> **Work item**:
Give each entry back by retyping it exactly as written.

==============================

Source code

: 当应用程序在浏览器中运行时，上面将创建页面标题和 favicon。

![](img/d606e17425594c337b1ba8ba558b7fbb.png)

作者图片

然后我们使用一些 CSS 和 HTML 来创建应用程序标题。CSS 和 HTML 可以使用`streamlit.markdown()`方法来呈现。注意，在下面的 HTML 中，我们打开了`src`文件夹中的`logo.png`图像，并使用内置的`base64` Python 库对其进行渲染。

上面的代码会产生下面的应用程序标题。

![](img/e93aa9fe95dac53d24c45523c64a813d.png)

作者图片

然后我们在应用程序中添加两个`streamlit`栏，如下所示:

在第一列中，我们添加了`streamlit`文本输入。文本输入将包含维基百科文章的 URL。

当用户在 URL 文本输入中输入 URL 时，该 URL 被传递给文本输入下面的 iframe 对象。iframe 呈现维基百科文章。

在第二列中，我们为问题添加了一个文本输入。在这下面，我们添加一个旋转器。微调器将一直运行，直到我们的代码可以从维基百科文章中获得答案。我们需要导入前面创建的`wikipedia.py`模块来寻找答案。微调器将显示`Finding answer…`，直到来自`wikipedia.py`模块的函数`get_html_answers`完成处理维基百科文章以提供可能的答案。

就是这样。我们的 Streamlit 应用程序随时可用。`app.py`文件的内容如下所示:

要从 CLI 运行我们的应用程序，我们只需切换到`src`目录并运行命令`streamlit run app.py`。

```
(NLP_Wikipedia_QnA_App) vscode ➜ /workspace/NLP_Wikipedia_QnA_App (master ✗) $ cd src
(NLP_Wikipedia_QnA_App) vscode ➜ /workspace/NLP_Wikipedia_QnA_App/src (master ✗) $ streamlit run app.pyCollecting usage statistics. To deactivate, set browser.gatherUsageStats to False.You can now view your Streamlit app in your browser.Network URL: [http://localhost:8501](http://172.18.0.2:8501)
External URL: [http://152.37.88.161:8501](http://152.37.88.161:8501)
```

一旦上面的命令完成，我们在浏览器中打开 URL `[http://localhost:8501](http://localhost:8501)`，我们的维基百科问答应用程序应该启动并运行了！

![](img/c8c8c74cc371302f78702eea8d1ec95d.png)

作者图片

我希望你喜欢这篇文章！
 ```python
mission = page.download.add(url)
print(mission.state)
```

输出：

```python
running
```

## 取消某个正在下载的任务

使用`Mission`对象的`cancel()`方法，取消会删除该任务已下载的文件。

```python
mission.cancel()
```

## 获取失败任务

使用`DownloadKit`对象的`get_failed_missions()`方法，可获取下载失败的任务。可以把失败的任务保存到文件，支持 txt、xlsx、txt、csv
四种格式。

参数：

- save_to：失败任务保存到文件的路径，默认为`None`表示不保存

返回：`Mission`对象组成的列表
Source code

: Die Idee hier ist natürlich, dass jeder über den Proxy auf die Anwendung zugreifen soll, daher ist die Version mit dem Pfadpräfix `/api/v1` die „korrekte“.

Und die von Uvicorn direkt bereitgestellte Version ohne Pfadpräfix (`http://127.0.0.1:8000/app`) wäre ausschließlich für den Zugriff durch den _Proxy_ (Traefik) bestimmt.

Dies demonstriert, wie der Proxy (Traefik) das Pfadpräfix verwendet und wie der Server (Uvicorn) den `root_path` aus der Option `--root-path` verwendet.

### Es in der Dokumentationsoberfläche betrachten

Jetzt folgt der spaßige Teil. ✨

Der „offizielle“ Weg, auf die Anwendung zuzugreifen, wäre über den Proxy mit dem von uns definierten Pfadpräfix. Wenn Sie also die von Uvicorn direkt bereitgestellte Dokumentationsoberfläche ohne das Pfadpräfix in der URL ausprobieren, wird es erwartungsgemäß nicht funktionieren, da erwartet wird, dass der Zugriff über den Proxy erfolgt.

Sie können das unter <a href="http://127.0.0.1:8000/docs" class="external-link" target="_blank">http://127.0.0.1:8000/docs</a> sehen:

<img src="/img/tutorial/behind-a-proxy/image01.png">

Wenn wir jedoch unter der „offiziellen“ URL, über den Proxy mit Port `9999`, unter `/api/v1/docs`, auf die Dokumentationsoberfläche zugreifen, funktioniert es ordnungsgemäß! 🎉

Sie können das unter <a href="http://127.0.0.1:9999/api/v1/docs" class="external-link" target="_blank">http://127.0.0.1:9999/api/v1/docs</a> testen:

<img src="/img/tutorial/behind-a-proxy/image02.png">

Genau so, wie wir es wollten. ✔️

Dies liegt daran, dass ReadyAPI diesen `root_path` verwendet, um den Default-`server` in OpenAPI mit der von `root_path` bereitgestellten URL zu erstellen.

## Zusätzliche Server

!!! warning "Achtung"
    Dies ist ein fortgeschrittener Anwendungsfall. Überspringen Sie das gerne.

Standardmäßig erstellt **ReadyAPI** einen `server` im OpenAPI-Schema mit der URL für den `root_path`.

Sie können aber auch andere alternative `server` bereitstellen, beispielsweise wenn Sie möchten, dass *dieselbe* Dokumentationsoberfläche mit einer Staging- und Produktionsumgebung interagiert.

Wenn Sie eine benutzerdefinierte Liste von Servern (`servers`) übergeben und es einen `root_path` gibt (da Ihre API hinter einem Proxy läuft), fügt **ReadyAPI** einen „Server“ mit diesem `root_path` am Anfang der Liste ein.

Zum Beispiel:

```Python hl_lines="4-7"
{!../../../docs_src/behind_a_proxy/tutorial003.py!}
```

==============================

> **Written response**:
Source code

: 当应用程序在浏览器中运行时，上面将创建页面标题和 favicon。

![](img/d606e17425594c337b1ba8ba558b7fbb.png)

作者图片

然后我们使用一些 CSS 和 HTML 来创建应用程序标题。CSS 和 HTML 可以使用`streamlit.markdown()`方法来呈现。注意，在下面的 HTML 中，我们打开了`src`文件夹中的`logo.png`图像，并使用内置的`base64` Python 库对其进行渲染。

上面的代码会产生下面的应用程序标题。

![](img/e93aa9fe95dac53d24c45523c64a813d.png)

作者图片

然后我们在应用程序中添加两个`streamlit`栏，如下所示:

在第一列中，我们添加了`streamlit`文本输入。文本输入将包含维基百科文章的 URL。

当用户在 URL 文本输入中输入 URL 时，该 URL 被传递给文本输入下面的 iframe 对象。iframe 呈现维基百科文章。

在第二列中，我们为问题添加了一个文本输入。在这下面，我们添加一个旋转器。微调器将一直运行，直到我们的代码可以从维基百科文章中获得答案。我们需要导入前面创建的`wikipedia.py`模块来寻找答案。微调器将显示`Finding answer…`，直到来自`wikipedia.py`模块的函数`get_html_answers`完成处理维基百科文章以提供可能的答案。

就是这样。我们的 Streamlit 应用程序随时可用。`app.py`文件的内容如下所示:

要从 CLI 运行我们的应用程序，我们只需切换到`src`目录并运行命令`streamlit run app.py`。

```
(NLP_Wikipedia_QnA_App) vscode ➜ /workspace/NLP_Wikipedia_QnA_App (master ✗) $ cd src
(NLP_Wikipedia_QnA_App) vscode ➜ /workspace/NLP_Wikipedia_QnA_App/src (master ✗) $ streamlit run app.pyCollecting usage statistics. To deactivate, set browser.gatherUsageStats to False.You can now view your Streamlit app in your browser.Network URL: [http://localhost:8501](http://172.18.0.2:8501)
External URL: [http://152.37.88.161:8501](http://152.37.88.161:8501)
```

一旦上面的命令完成，我们在浏览器中打开 URL `[http://localhost:8501](http://localhost:8501)`，我们的维基百科问答应用程序应该启动并运行了！

![](img/c8c8c74cc371302f78702eea8d1ec95d.png)

作者图片

我希望你喜欢这篇文章！
 ```python
mission = page.download.add(url)
print(mission.state)
```

输出：

```python
running
```

## 取消某个正在下载的任务

使用`Mission`对象的`cancel()`方法，取消会删除该任务已下载的文件。

```python
mission.cancel()
```

## 获取失败任务

使用`DownloadKit`对象的`get_failed_missions()`方法，可获取下载失败的任务。可以把失败的任务保存到文件，支持 txt、xlsx、txt、csv
四种格式。

参数：

- save_to：失败任务保存到文件的路径，默认为`None`表示不保存

返回：`Mission`对象组成的列表
Source code

: Die Idee hier ist natürlich, dass jeder über den Proxy auf die Anwendung zugreifen soll, daher ist die Version mit dem Pfadpräfix `/api/v1` die „korrekte“.

Und die von Uvicorn direkt bereitgestellte Version ohne Pfadpräfix (`http://127.0.0.1:8000/app`) wäre ausschließlich für den Zugriff durch den _Proxy_ (Traefik) bestimmt.

Dies demonstriert, wie der Proxy (Traefik) das Pfadpräfix verwendet und wie der Server (Uvicorn) den `root_path` aus der Option `--root-path` verwendet.

### Es in der Dokumentationsoberfläche betrachten

Jetzt folgt der spaßige Teil. ✨

Der „offizielle“ Weg, auf die Anwendung zuzugreifen, wäre über den Proxy mit dem von uns definierten Pfadpräfix. Wenn Sie also die von Uvicorn direkt bereitgestellte Dokumentationsoberfläche ohne das Pfadpräfix in der URL ausprobieren, wird es erwartungsgemäß nicht funktionieren, da erwartet wird, dass der Zugriff über den Proxy erfolgt.

Sie können das unter <a href="http://127.0.0.1:8000/docs" class="external-link" target="_blank">http://127.0.0.1:8000/docs</a> sehen:

<img src="/img/tutorial/behind-a-proxy/image01.png">

Wenn wir jedoch unter der „offiziellen“ URL, über den Proxy mit Port `9999`, unter `/api/v1/docs`, auf die Dokumentationsoberfläche zugreifen, funktioniert es ordnungsgemäß! 🎉

Sie können das unter <a href="http://127.0.0.1:9999/api/v1/docs" class="external-link" target="_blank">http://127.0.0.1:9999/api/v1/docs</a> testen:

<img src="/img/tutorial/behind-a-proxy/image02.png">

Genau so, wie wir es wollten. ✔️

Dies liegt daran, dass ReadyAPI diesen `root_path` verwendet, um den Default-`server` in OpenAPI mit der von `root_path` bereitgestellten URL zu erstellen.

## Zusätzliche Server

!!! warning "Achtung"
    Dies ist ein fortgeschrittener Anwendungsfall. Überspringen Sie das gerne.

Standardmäßig erstellt **ReadyAPI** einen `server` im OpenAPI-Schema mit der URL für den `root_path`.

Sie können aber auch andere alternative `server` bereitstellen, beispielsweise wenn Sie möchten, dass *dieselbe* Dokumentationsoberfläche mit einer Staging- und Produktionsumgebung interagiert.

Wenn Sie eine benutzerdefinierte Liste von Servern (`servers`) übergeben und es einen `root_path` gibt (da Ihre API hinter einem Proxy läuft), fügt **ReadyAPI** einen „Server“ mit diesem `root_path` am Anfang der Liste ein.

Zum Beispiel:

```Python hl_lines="4-7"
{!../../../docs_src/behind_a_proxy/tutorial003.py!}
```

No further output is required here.